When 800N gear actually matters

Most US competitions are 350N. Here's exactly when to upgrade to 800N gear — and when you're wasting money.

Walk into any fencing pro shop and you'll see two prices for the same thing: a 350N glove for $40 and an 800N FIE-rated glove for $60. The marketing implies you should buy the better one. The reality is more practical.

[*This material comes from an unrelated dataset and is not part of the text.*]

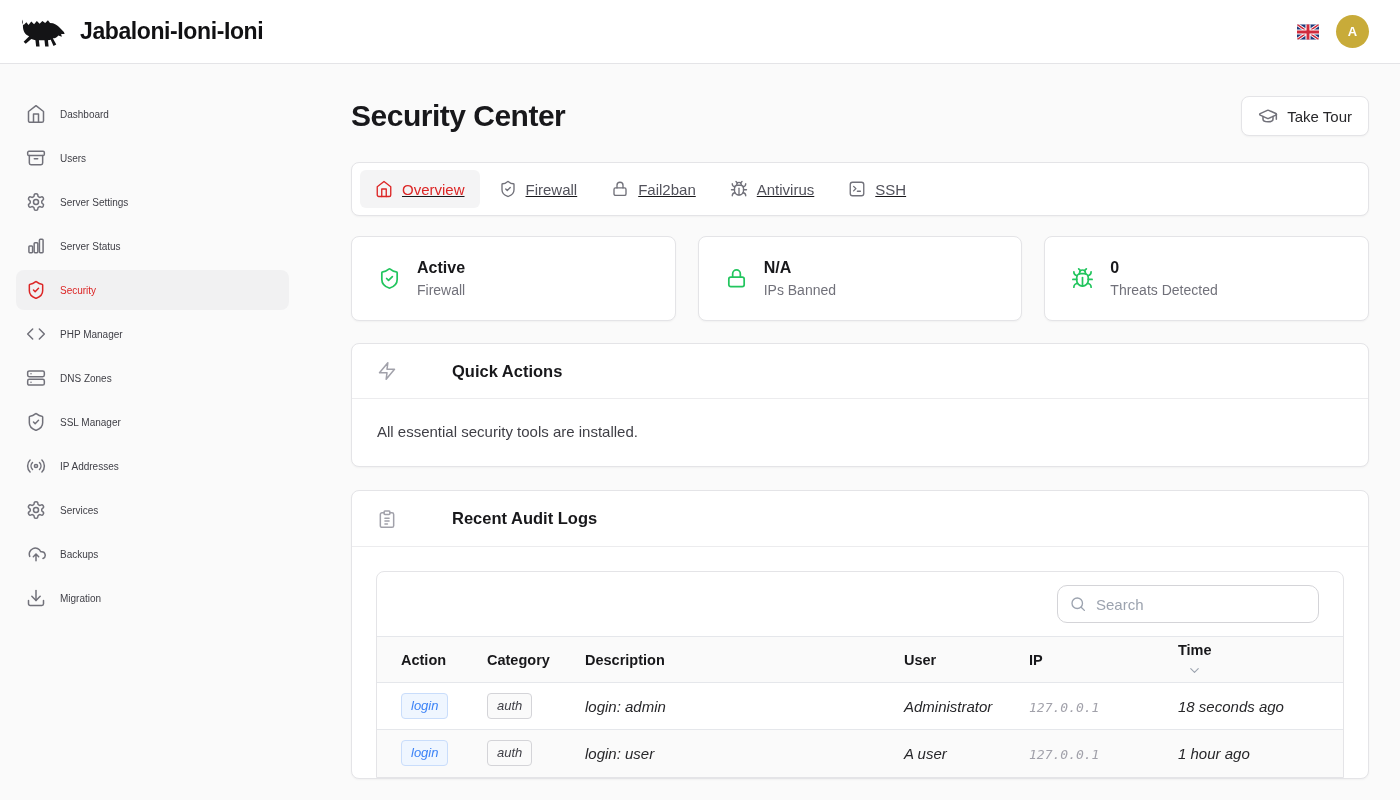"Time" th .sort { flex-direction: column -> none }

What 350N and 800N actually mean

The numbers refer to puncture resistance — how much force the fabric can absorb before a blade can break through. 350N is roughly the impact of a hard fall. 800N is roughly the impact of a snapped épée blade traveling at full speed. The latter is rare but it's why FIE-rated gear exists.

When 350N is fine

The vast majority of US fencing — local club practice, regional Y14 tournaments, school competitions, NCAA-level recreation — is rated to 350N. If your fencer is under 14, in club practice, or competing at the regional level, 350N is the right gear. Buying 800N at this stage is overkill and the gear is heavier, hotter, and more expensive.

When 800N matters

You need 800N gear when: your fencer is competing at FIE-sanctioned events (most international and some US national tournaments), when your club requires it for adult bouting, or when your fencer hits the level where they're driving touches at high speed. In practice, this kicks in around 16 years old for serious competitors.

Tim's rule of thumb

If your fencer is bouting more than three times a week and travels for tournaments, get 800N. If they're a club regular who competes locally, save your money and get the 350N — and put the difference toward a second weapon or a competition-grade body cord, which fails more often than the gear.